If an ILLEGAL’s BABY gets BORN/one foot into America THEY get full Constitutional Rights and will be defended by ACLU & SPLC.
If a Duly Born American Child puts one foot in America they DO NOT have Constitutional Rights!? They can be MURDERED without legal representation ? Where are all the LeftWing lawyers dashing to represent the Babies and demand their RIGHTS? Where are the ACLU & SPLC?
MY body, MY choice, MY rights. Freedom of CHOICE. Right to CHOOSE.
Abortion up to and including live birth: My body! My right! "They" demand the right to decide what goes on with their body .................................. until YOU want the SAME THING over vaccines. Refuse vaccines with severe risks clearly printed on insert: Are you trying to get us all killed!?!?!?
Every Real Religious Leader that I read believed life began at conception. They have even NOW, recorded the "spark of life" an actual flash at the moment of fertilization.
Interesting to refer to the mother's body as an incubator. It is correct, the bloods never mix, the child has it own DNA. How can an unviable tissue that is a different sex from the host? Or another blood type?? It has been tortured reasoning since 1973. Shame on all who have murdered!

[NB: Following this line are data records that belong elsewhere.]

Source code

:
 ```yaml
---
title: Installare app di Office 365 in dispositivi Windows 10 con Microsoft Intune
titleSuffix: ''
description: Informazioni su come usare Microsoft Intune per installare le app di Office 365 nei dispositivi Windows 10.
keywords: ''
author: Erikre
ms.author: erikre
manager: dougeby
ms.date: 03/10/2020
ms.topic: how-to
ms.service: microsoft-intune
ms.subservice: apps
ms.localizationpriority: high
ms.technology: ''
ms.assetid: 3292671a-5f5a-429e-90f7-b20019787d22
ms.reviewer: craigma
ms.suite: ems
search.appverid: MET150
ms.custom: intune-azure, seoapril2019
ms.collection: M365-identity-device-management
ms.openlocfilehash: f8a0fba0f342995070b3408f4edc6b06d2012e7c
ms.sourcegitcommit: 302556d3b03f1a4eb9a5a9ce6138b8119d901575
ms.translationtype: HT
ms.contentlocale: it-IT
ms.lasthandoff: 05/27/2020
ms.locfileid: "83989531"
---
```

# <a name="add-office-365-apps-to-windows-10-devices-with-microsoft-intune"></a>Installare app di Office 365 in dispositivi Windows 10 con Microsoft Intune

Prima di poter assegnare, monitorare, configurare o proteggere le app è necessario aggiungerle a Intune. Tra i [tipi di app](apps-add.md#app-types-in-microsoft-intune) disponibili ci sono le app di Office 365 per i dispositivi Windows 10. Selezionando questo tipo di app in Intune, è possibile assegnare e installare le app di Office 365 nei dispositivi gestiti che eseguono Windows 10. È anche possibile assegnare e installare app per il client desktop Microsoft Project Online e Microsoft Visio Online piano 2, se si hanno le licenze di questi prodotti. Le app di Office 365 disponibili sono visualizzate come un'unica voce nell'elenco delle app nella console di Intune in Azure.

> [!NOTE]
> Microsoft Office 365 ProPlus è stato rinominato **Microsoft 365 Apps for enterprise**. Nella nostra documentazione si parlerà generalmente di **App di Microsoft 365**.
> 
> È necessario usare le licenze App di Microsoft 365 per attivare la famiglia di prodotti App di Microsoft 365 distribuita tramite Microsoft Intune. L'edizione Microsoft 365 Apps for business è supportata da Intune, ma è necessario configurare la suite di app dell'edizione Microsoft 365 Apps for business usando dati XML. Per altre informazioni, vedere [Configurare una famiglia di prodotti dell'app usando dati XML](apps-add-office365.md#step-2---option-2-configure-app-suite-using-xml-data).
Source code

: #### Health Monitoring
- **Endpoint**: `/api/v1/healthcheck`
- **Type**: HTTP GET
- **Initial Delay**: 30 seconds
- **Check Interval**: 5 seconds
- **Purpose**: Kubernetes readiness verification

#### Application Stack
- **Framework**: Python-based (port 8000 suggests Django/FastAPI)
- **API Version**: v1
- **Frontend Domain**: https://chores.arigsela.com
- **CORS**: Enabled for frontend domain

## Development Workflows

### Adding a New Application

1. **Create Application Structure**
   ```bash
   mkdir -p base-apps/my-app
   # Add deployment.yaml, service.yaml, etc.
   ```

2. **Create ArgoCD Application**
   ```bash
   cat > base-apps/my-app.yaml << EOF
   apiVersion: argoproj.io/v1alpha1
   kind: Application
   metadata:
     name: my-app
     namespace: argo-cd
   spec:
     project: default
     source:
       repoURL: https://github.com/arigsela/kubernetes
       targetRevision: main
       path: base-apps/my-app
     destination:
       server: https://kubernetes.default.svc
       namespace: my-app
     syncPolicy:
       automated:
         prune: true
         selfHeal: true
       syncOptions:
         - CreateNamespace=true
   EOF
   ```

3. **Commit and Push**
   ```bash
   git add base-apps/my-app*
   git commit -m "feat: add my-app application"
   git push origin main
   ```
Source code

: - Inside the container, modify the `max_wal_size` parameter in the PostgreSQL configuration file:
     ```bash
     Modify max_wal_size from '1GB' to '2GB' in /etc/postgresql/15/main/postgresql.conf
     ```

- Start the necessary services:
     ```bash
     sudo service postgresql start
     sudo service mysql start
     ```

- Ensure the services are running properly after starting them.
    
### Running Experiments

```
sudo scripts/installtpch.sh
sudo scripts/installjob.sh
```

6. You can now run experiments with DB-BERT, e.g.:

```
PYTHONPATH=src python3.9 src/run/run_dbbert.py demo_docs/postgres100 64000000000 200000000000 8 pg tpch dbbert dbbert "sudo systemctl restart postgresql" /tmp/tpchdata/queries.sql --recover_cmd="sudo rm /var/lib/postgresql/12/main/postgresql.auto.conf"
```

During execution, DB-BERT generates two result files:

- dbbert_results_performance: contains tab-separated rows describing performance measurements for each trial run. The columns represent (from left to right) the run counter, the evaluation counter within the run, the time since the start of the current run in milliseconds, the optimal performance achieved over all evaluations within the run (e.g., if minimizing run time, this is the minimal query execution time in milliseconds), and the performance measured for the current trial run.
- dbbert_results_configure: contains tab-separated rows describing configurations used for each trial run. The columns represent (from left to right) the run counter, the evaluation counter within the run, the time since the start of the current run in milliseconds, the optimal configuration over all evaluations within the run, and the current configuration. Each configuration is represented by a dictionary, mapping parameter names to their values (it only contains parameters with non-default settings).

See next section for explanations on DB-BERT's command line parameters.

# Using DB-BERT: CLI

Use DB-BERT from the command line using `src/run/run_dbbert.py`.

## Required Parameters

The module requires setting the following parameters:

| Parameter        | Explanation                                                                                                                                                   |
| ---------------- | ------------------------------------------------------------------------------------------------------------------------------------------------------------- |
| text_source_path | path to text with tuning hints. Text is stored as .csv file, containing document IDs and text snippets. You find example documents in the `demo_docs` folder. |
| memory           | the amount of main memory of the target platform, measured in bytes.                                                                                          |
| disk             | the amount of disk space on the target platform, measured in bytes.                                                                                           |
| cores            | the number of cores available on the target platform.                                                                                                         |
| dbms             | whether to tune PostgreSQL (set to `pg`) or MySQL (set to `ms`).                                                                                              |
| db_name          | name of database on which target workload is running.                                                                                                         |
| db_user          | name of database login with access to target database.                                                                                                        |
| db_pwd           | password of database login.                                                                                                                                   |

The problem in the abortion debate is that we have different perceptions of reality: is there a transcendent morality or does the individual determine what is moral?
For an atheist nothing is moral or immoral. But we humans have an intrinsic sense of morality so even the atheists need to justify themselves using the language of the theists. When I spent a few years as an atheist, I still knew right and wrong, but why should I care about an artifact of evolution. I knew a preborn baby was human, but so what?
Fortunately, I was open minded and realized the scientific and historical evidence pointed to the God of the Bible. And now many things that didn’t make sense now do.
I’m one of those “bad mothers.” I once miscarried at 6.5 weeks, and I was amazed at all of the people who insisted that this experience made me “the mother of a dead baby,” which I found weird and creepy. I would never question any woman who had a similar experience and viewed herself as a mother, but I was bemused that so many people wanted to stick that unwanted label on me.
When a woman who is pregnant chooses to abort, that woman is not a mother. A mother would only choose life for her child. So, RBG is absolutely correct.
Of course, you need to read her whole comment to understand that my interpretation of her comment is an honest interpretation, but, my interpretation is probably not what RBG intended to say.